Dopo un periodo che può variare da uno a quattro mesi, nei pazienti si
possono notare cambiamenti in vari aspetti; infatti normalmente viene
abbandonata quella attitudine passiva verso di sé che considerava estranei i
sintomi lamentati, attribuendone la causa a qualcosa esterno e incontrollabile,
e viene gradualmente guadagnata una attitudine attiva nella quale il paziente si
riappropria della responsabilità dei sintomi riconoscendo in sé la loro origine.
Forte di tale nuova consapevolezza stabilizzatasi, il terapeuta può allargare il
fuoco di comprensione del lavoro esploratorio non solo approfondendo
l'analisi delle esperienze discrepanti ma ricostruendone con il paziente i
collegamenti e le implicazioni di queste; su di un altro fronte saranno sempre
più disponibili e chiari i processi di elaborazione di aspettative e convinzioni
che si vanno strutturando nei processi di autoriferimento e autonarrazione
espliciti.
Terminato il periodo che va da quattro o otto mesi dall'inizio della
terapia, il paziente può vantare una apprezzabile trasformazione del proprio
punto di vista di sé stesso avvenuto, da una parte, grazie a una maggior
conoscenza delle proprie regole tacite di funzionamento e, dall’altra, col
graduale smantellamento dei meccanismi di autoinganno che mantenevano un
coerenza rigida e ristretta; con le parole di Guidano: "Questo cambiamento del
punto di vista su di sé porta a un riordinamento dell'esperienza immediata che
corrisponde a un primo livello di ristrutturazione della gamma di emozioni
percepibili: il paziente può riconoscere e riferire a sé stesso tonalità emotive
prime trascurate o escluse della coscienza e, nello stesso tempo, è in grado di
avvertire sfumature e sfaccettature, prime del tutto ignorate, di queste
tonalità"(Guidano, 1992).

5.2.3 Ricostruzione dello stile affettivo

Un'altra conquista della fase precedente dà la possibilità di aprire nuove


zone d’indagine, infatti il paziente, dopo la prima fase, diventa sempre più
cosciente della stretta correlazione tra andamento delle relazioni affettive e
l'emergere di emozioni discrepanti; tale comprensione sarà pertanto oggetto di
analisi e approfondimento nella seconda fase della terapia che coprirà un
periodo di un minimo di tre a un massimo di sei mesi.
Se la relazione affettiva diventa il fuoco di lavoro è importante che il
terapeuta cominci questa nuova fase del processo riformulando il problema
originario sottolineando come tale sbilanciamento emotivo (capace di produrre
sintomatologia psichica) sia stato innescato dalle modificazione
dell'immagine di una persona significativa (genitore o partner).

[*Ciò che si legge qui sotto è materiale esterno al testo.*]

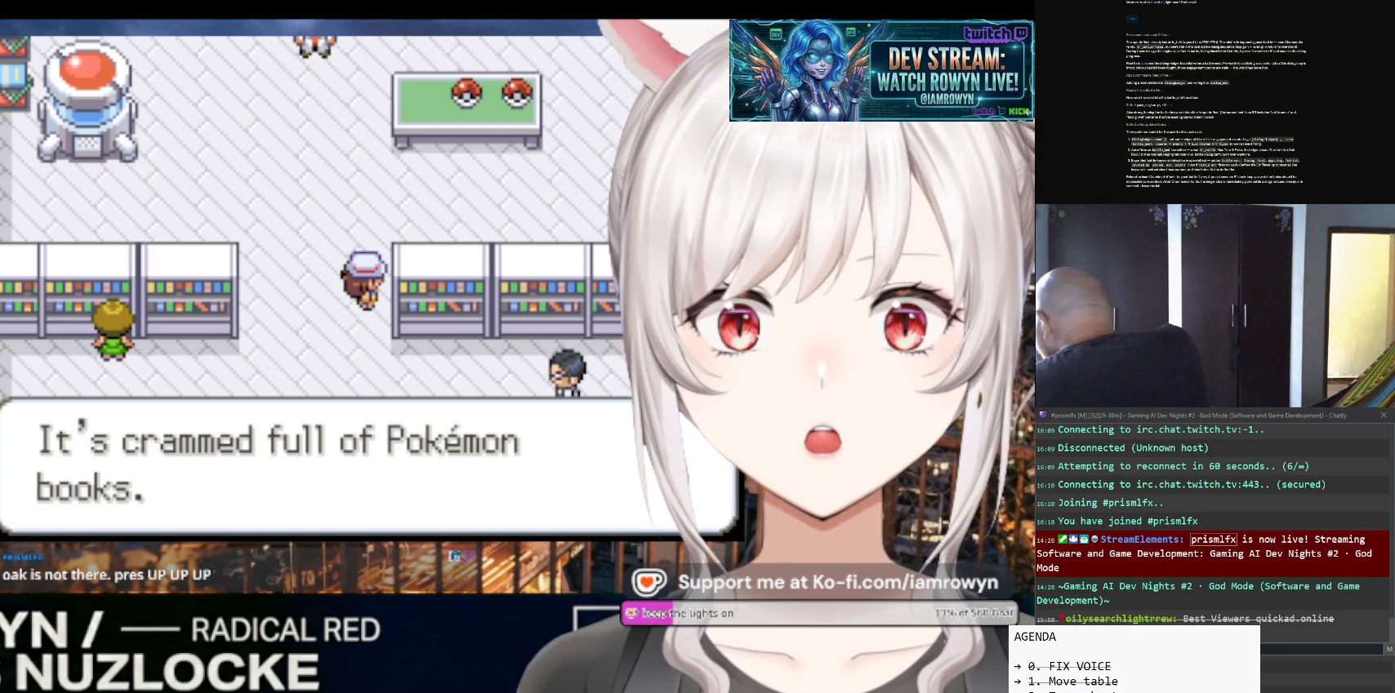
{"buttons": ["A"], "events": []}
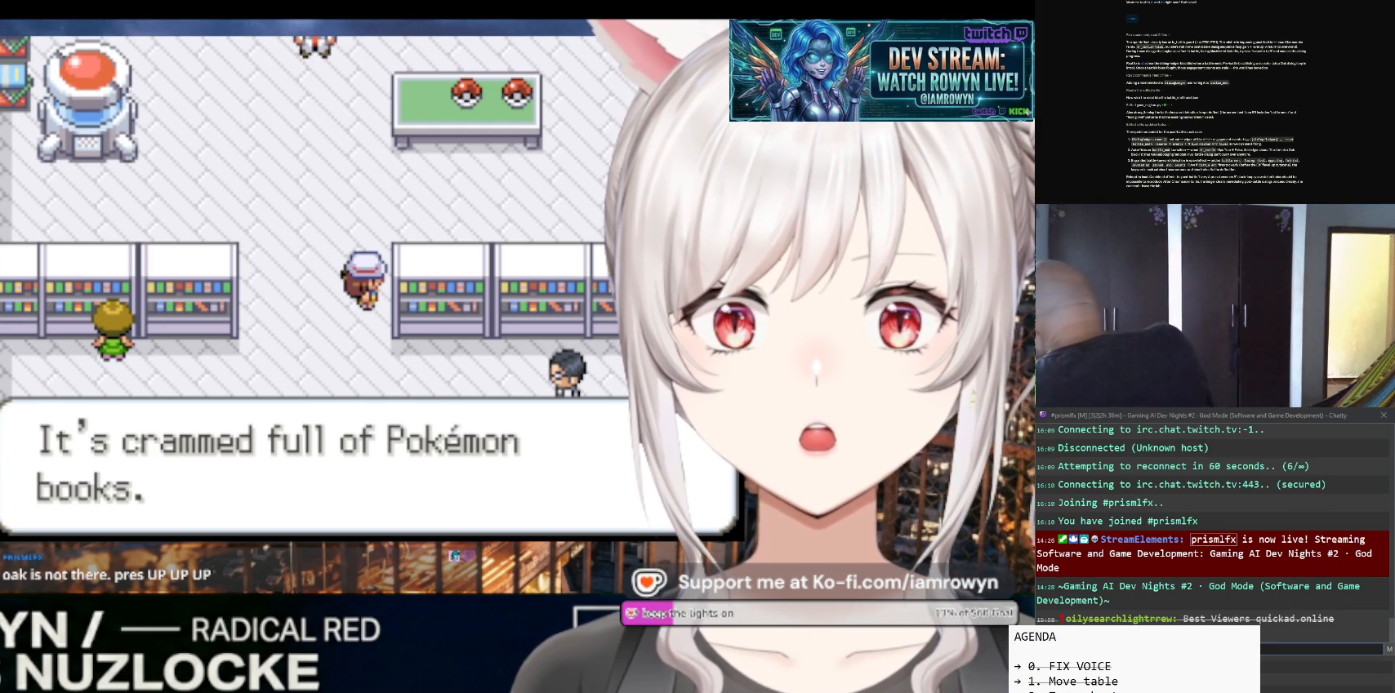
{"buttons": ["A"], "events": []}
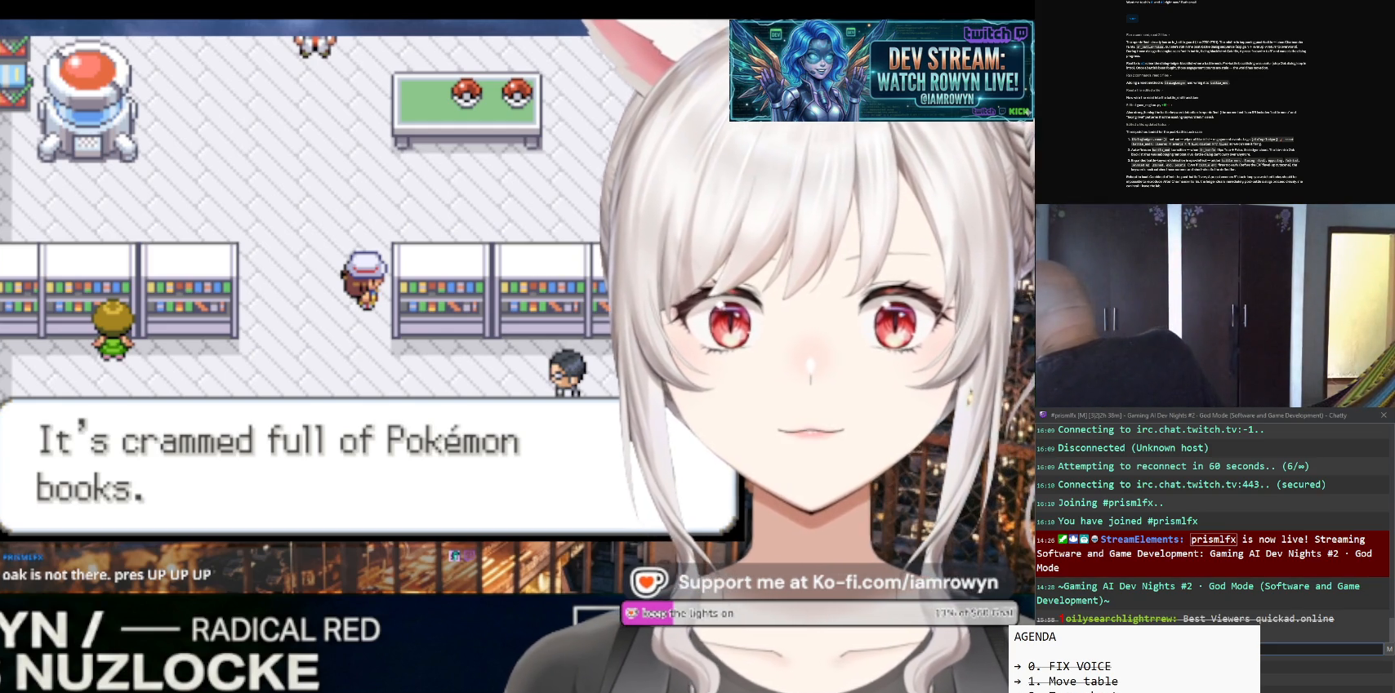
{"buttons": ["A"], "events": []}
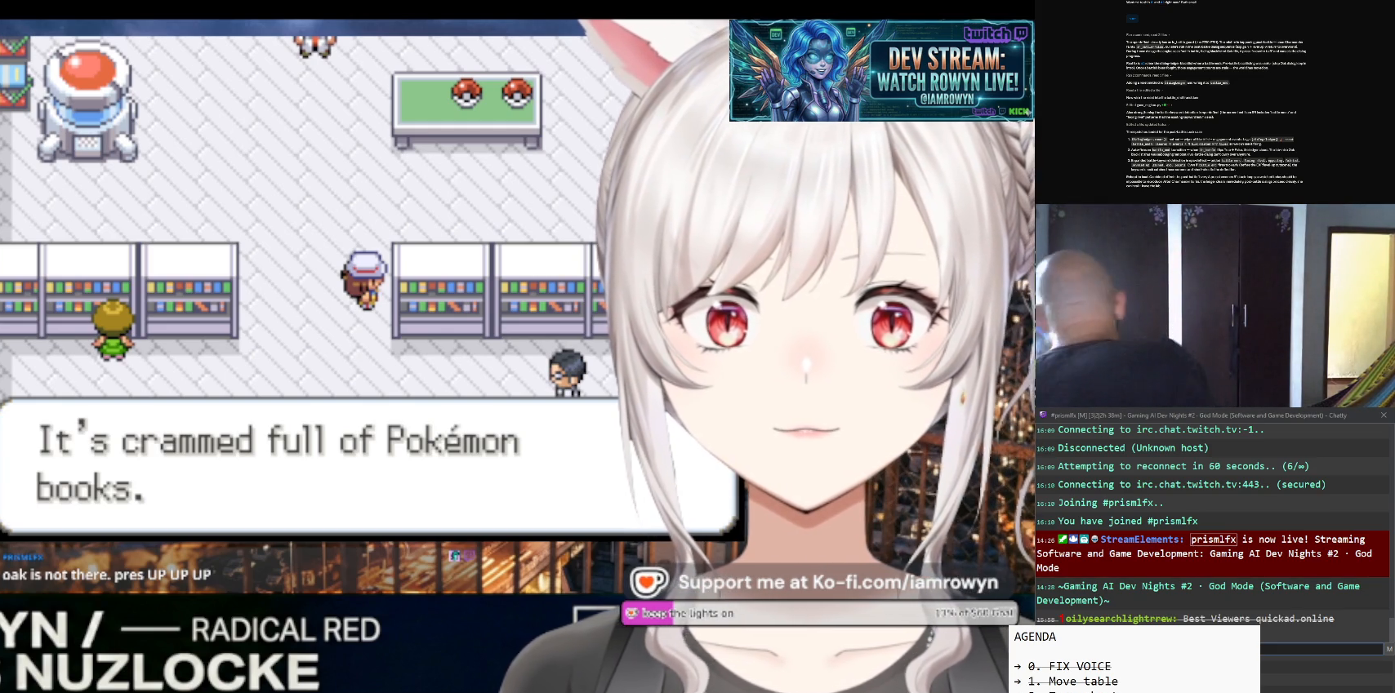
{"buttons": ["A"], "events": []}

Come indica
Guidano infatti: "L'immagine di una figura di attaccamento, attraverso la
coordinazione intermodale di moduli senso-motori-affettivi, dà luogo a un
qualità dell'esperienza immediata ("Io") specificatamente avvertita e
riconosciuta come il proprio Sé reale ("Me").(Guidano, 1992). Ne consegue
che al cambiare l'immagine della figura d'attaccamento (per esempio durante
la relativizzazione adolescenziale, vedi sopra cap. III e IV) si crea una
discontinuità nel pattern di esperienza immediata in corso che a sua volta
attiva un risposta psicofisiologica avvertita come pericolosa per l'immagine
cosciente e l'integrità del Sé; il sistema in tali condizioni si difenderà
strutturando un coerenza rigida e ristretta (esclusione selettiva di informazioni
e meccanismi di autoinganno) che sfocerà in un quadro clinico.
Sulla base di tale dinamica il paziente verrà aiutato a ripercorrere,
dall'origine, lo sviluppo del sua problematica prestando particolare attenzione
alla connessione tra questa e l'andamento della relazione affettiva al momento
dell’apparizione della sintomatologia; avanzando in questa analisi, apparirà
chiaro al paziente come, da una parte, lo strutturarsi delle propria coerenza
sistemica sia in stretta connessione con il costruire un'immagine dell'altro
significativo che possa dare continuità al senso di sé e, dall’altra, con quali
meccanismi cerca di gestire le eventuali discrepanze che si verificano.
L'analisi dello stile affettiva sarà pertanto l'obbiettivo di questa seconda
fase del processo terapeutico e sarà condotta sviluppando i seguenti aspetti
(Guidano,1992):

Variabili (contesto di sviluppo, atteggiamenti personali, ambienti sociali)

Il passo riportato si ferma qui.